* _Work task_
In the records below, reproduce exactly the lines from the one containing "durability, it occupies" through the one containing "Carnaval de Québec", both included, and omit the pictures.

* _Data for processing_
▼
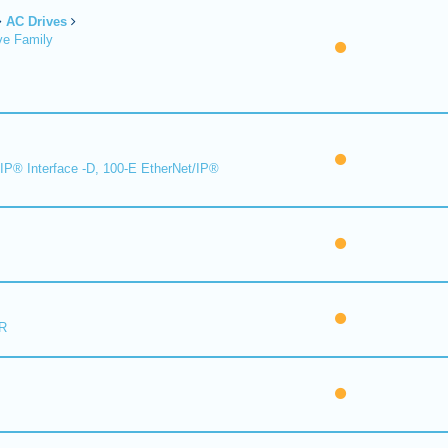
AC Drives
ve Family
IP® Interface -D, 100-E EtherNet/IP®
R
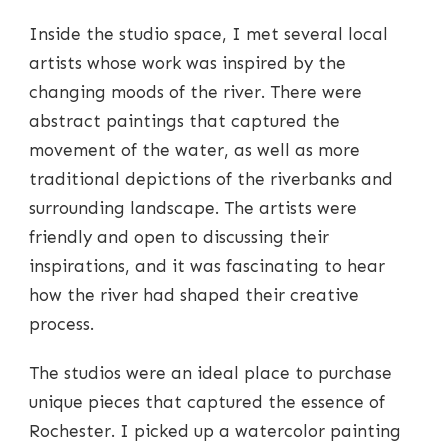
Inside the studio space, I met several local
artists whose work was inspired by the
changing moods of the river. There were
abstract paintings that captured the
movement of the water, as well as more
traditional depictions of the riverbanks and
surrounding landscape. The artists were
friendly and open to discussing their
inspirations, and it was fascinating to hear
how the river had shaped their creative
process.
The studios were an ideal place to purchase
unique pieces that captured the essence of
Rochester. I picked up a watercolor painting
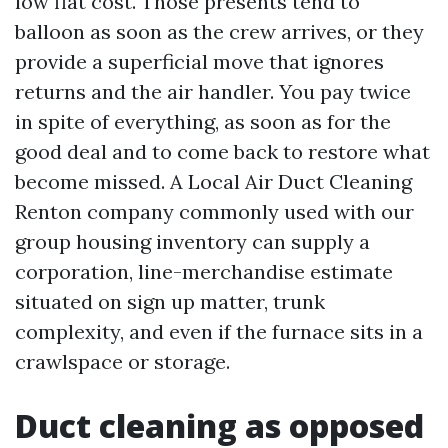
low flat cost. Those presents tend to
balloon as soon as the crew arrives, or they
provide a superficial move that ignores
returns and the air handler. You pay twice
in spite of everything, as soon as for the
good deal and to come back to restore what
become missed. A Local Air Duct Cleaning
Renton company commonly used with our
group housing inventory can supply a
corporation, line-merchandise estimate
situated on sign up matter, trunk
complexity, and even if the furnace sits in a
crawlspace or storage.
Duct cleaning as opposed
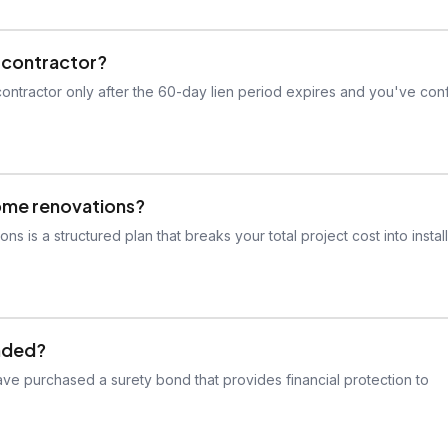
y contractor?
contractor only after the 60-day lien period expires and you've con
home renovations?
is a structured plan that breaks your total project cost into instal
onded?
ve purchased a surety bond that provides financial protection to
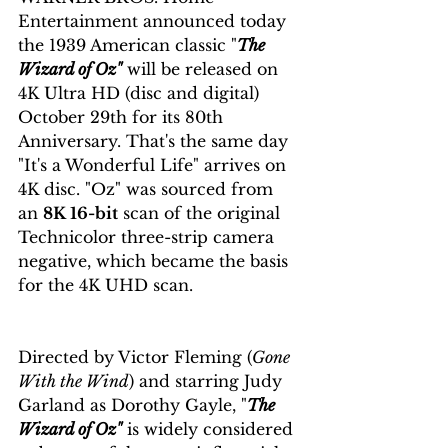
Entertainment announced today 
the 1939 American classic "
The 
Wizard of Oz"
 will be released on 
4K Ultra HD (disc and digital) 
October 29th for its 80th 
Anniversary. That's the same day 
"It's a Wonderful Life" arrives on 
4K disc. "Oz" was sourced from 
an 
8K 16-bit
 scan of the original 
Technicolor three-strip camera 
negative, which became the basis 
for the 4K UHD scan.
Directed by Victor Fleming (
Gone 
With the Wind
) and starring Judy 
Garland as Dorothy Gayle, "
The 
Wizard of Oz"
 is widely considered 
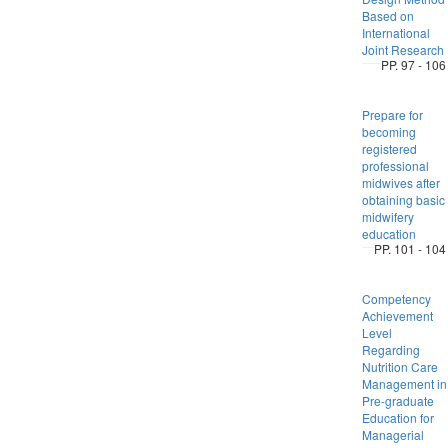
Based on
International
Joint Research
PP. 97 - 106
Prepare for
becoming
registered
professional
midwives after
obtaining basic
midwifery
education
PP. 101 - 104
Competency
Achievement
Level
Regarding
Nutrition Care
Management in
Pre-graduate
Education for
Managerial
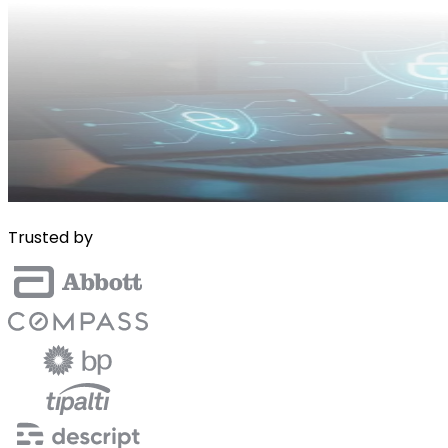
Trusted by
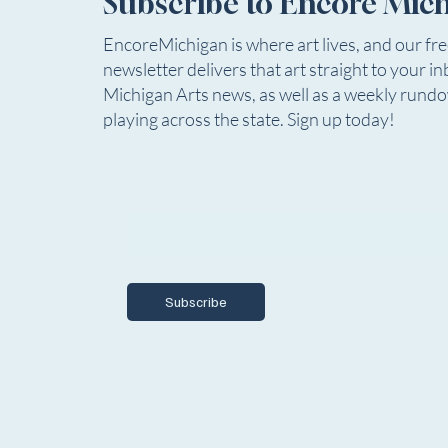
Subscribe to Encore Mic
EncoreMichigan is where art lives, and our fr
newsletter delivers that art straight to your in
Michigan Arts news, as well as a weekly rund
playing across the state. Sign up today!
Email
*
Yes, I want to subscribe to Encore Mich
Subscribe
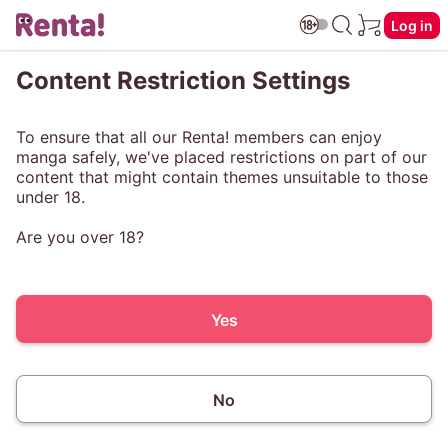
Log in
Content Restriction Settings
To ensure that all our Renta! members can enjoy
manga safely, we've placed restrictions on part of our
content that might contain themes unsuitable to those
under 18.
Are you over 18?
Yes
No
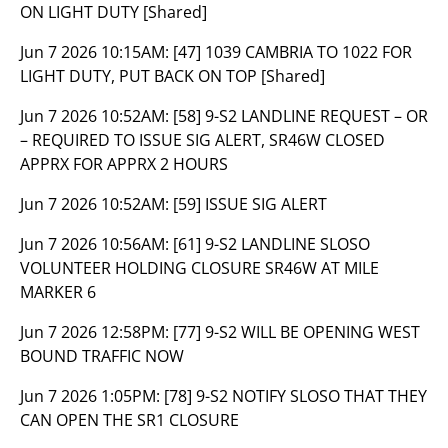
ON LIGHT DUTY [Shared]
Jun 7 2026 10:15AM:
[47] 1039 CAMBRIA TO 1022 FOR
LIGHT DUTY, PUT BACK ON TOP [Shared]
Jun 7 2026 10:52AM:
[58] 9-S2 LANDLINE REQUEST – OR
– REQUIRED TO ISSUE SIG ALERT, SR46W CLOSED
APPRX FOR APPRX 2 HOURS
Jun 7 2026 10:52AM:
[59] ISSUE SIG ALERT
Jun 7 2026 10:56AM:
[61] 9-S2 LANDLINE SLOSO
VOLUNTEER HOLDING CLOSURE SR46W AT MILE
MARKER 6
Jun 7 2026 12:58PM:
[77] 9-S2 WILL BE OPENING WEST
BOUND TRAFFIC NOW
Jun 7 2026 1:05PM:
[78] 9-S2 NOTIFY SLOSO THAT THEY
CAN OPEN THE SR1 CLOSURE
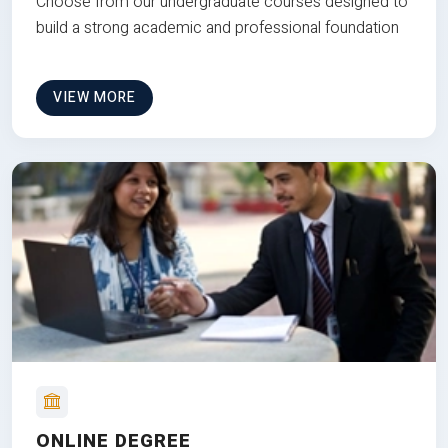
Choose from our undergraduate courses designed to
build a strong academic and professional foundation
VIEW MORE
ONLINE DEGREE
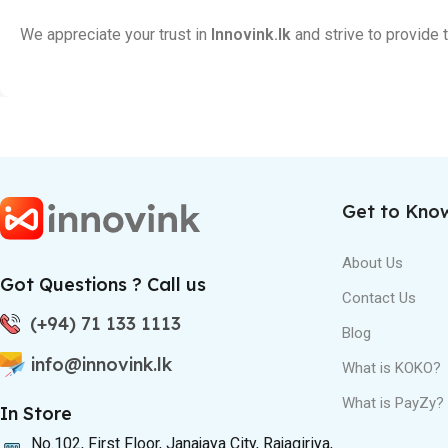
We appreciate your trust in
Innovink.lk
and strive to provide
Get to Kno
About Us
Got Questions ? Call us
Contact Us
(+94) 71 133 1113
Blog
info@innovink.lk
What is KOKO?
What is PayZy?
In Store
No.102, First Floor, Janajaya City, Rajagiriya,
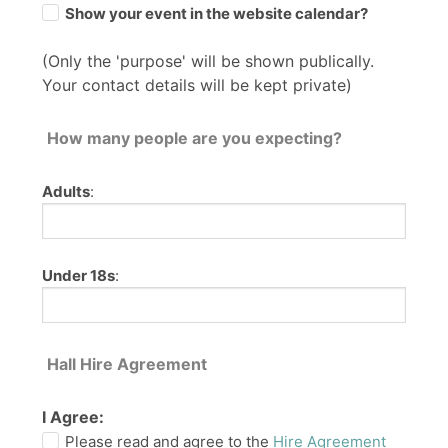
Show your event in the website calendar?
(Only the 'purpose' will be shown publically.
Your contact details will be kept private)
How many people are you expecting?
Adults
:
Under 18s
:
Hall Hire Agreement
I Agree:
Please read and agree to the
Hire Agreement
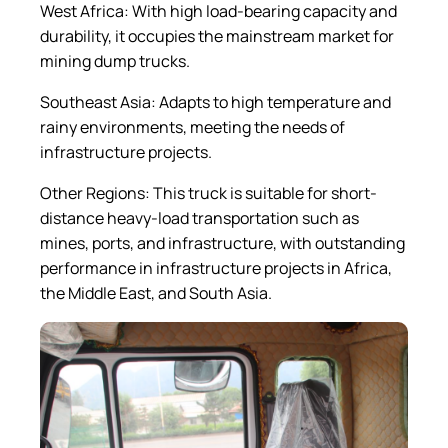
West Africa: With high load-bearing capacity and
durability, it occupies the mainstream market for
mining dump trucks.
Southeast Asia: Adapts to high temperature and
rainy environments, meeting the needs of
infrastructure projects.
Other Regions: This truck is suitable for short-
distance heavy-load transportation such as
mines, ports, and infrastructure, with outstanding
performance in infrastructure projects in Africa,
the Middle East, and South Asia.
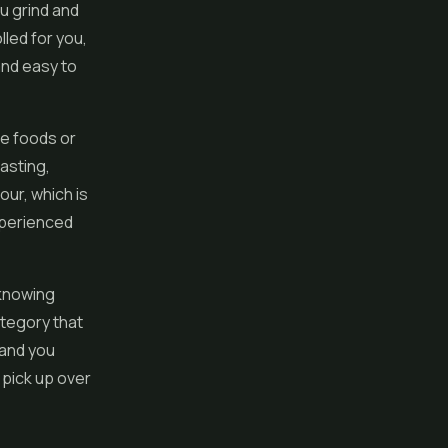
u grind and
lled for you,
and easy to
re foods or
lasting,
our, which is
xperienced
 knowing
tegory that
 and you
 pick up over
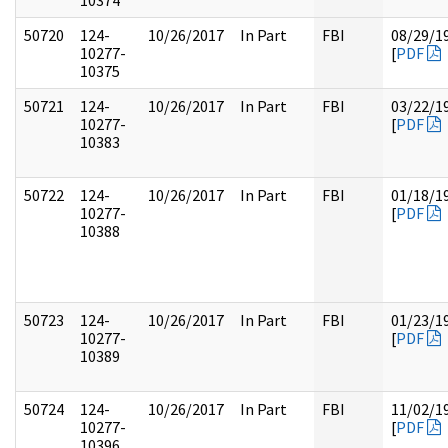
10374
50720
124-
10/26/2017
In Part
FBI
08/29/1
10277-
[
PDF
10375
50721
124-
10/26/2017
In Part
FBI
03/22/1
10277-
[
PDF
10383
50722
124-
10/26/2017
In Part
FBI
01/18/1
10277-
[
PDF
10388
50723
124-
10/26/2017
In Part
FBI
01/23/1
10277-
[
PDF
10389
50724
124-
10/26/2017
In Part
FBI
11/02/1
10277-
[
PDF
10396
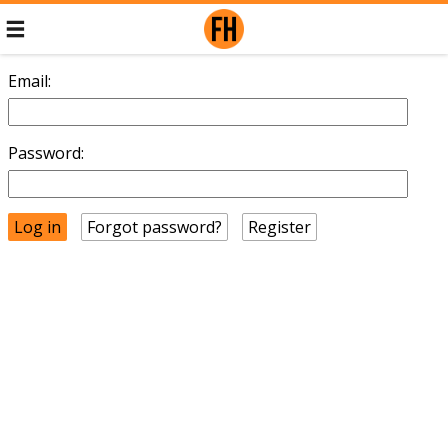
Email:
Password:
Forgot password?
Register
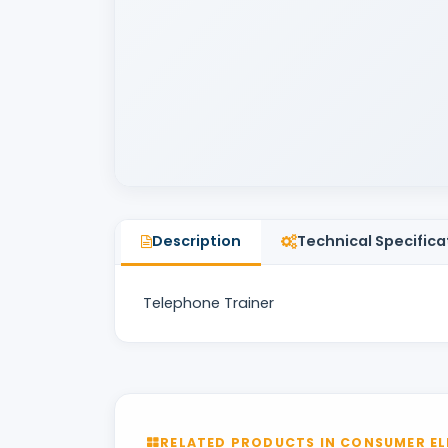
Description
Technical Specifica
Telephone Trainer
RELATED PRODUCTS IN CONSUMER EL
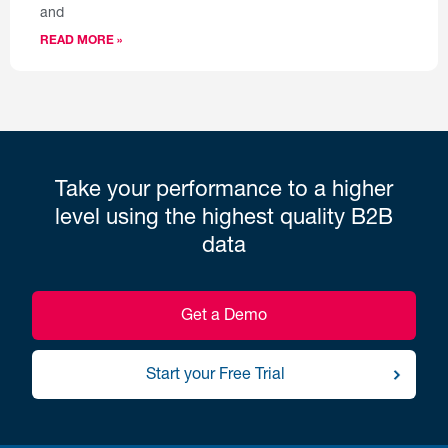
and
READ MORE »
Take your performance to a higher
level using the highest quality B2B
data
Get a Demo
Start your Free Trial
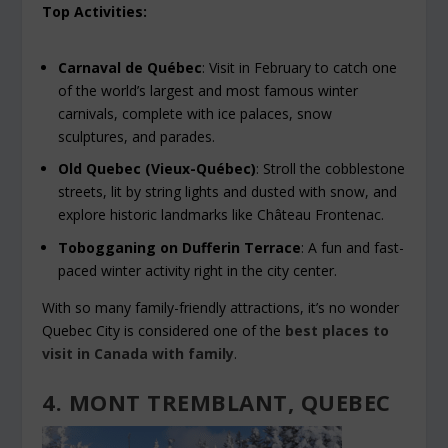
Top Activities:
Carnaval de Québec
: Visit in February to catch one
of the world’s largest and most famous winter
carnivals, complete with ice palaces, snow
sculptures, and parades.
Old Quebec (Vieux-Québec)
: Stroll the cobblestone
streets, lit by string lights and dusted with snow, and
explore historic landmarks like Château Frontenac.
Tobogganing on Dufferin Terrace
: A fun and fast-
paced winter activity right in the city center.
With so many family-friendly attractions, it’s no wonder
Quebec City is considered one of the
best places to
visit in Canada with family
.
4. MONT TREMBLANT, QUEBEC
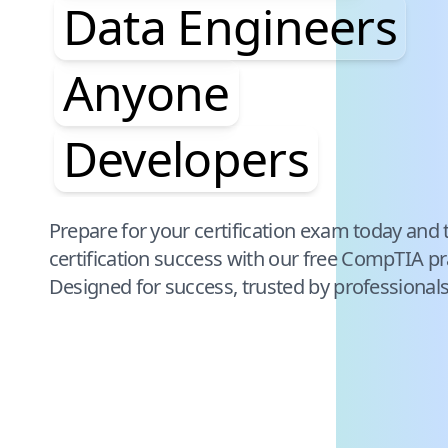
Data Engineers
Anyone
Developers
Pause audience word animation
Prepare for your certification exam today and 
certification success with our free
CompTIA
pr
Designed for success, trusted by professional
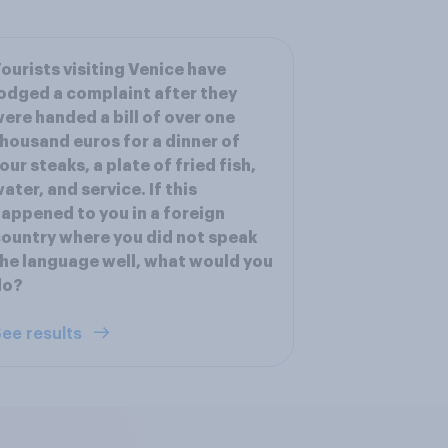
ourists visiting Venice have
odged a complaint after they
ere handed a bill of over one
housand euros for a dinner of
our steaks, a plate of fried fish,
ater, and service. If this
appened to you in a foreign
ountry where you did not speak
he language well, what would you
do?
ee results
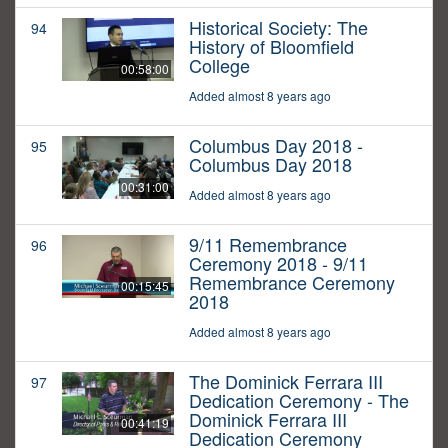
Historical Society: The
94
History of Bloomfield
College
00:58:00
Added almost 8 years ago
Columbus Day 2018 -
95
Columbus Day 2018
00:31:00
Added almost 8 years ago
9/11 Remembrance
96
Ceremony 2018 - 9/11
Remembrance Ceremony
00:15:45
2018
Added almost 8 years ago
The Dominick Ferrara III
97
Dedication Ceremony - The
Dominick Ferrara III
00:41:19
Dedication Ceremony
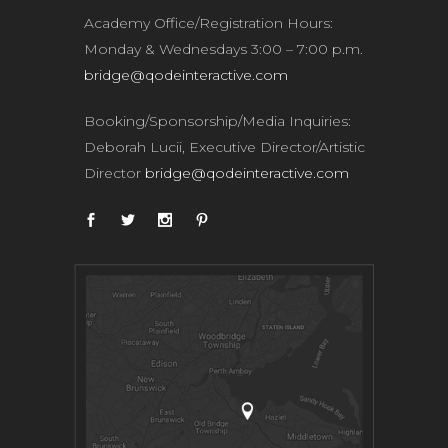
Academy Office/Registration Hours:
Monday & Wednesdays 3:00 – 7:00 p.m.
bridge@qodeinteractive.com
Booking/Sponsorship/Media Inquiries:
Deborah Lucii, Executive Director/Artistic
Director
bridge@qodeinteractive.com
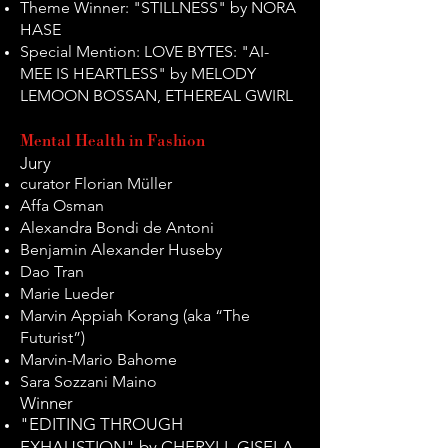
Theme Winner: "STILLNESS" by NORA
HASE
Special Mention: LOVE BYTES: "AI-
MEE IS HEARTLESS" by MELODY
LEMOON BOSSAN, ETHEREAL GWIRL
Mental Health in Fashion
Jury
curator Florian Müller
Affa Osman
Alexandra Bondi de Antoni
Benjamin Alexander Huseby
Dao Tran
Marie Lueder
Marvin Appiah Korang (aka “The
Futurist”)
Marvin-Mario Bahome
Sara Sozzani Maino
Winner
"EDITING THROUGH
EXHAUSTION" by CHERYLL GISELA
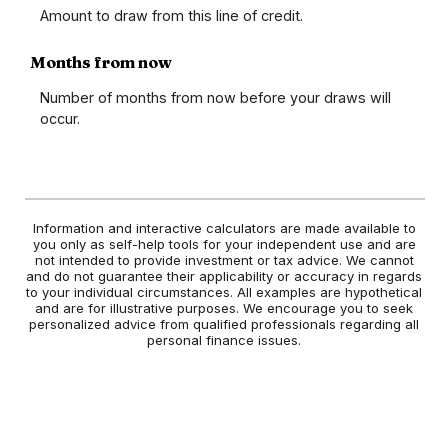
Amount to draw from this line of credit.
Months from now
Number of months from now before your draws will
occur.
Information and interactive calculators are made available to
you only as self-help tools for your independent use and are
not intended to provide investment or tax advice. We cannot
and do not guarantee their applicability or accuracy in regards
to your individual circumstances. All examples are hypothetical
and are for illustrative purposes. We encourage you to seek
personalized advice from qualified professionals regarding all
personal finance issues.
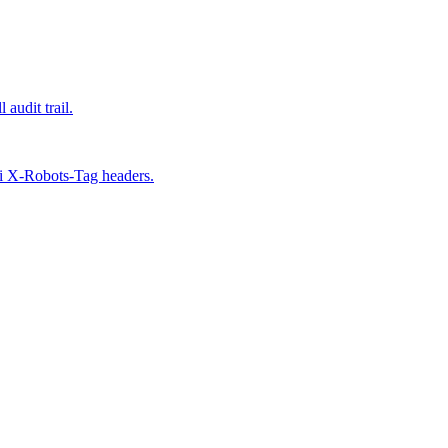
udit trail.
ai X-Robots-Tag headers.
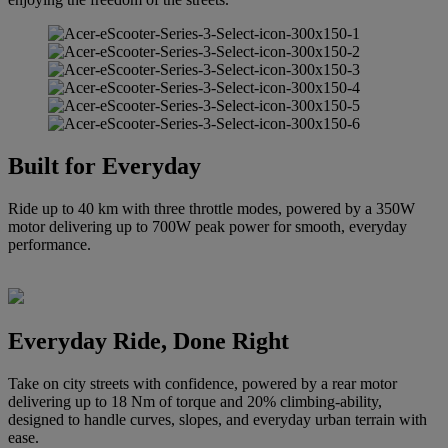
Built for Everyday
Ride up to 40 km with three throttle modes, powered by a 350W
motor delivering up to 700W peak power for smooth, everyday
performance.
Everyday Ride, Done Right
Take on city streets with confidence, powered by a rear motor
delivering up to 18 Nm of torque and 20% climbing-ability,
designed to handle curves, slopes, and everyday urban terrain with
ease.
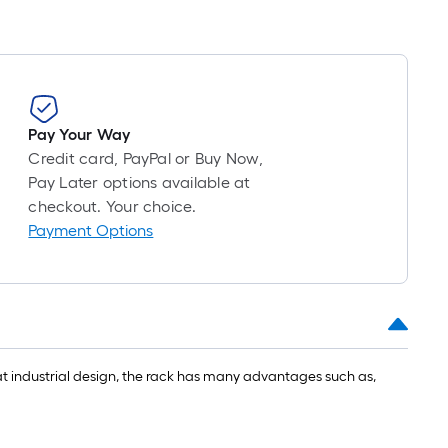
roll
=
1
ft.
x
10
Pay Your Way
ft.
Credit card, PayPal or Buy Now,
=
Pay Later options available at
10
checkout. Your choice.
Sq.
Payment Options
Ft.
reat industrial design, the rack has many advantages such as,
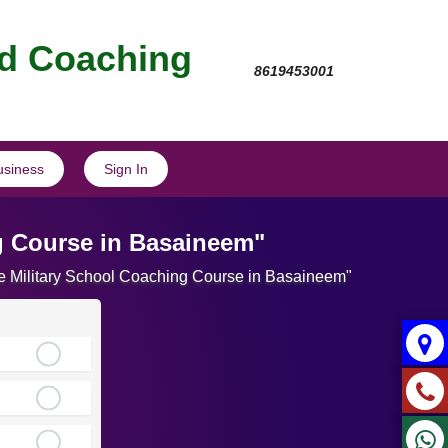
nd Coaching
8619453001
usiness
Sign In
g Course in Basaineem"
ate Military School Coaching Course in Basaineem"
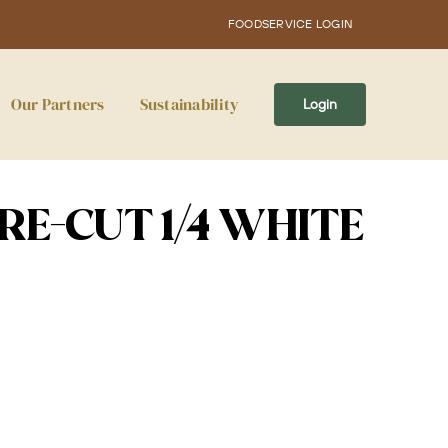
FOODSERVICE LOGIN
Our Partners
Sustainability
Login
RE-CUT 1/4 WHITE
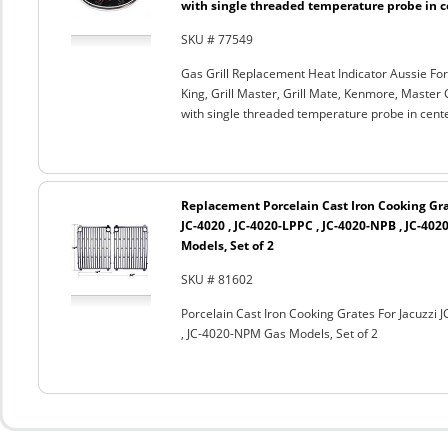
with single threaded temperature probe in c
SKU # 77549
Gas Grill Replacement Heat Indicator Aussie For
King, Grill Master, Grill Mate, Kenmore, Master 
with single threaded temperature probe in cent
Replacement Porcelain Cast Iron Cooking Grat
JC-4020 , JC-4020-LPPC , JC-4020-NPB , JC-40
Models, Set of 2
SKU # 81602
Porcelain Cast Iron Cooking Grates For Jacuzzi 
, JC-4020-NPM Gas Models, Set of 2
▲
* _Reply_
durability, it occupies the mainstream market for
mining dump trucks.
Southeast Asia: Adapts to high temperature and
rainy environments, meeting the needs of
infrastructure projects.
Other Regions: This truck is suitable for short-
distance heavy-load transportation such as
mines, ports, and infrastructure, with outstanding
performance in infrastructure projects in Africa,
the Middle East, and South Asia.
u grind and
lled for you,
and easy to
re foods or
lasting,
our, which is
xperienced
 knowing
tegory that
 and you
 pick up over
10374
50720
124-
10/26/2017
In Part
FBI
08/29/1
10277-
[
PDF
10375
50721
124-
10/26/2017
In Part
FBI
03/22/1
10277-
[
PDF
10383
50722
124-
10/26/2017
In Part
FBI
01/18/1
10277-
[
PDF
10388
50723
124-
10/26/2017
In Part
FBI
01/23/1
10277-
[
PDF
10389
50724
124-
10/26/2017
In Part
FBI
11/02/1
10277-
[
PDF
10396
Email:
Password:
Forgot password?
Register
Description
Technical Specifica
Telephone Trainer
RELATED PRODUCTS IN CONSUMER EL
and
READ MORE »
Take your performance to a higher
level using the highest quality B2B
data
Get a Demo
Start your Free Trial
Top Activities:
Carnaval de Québec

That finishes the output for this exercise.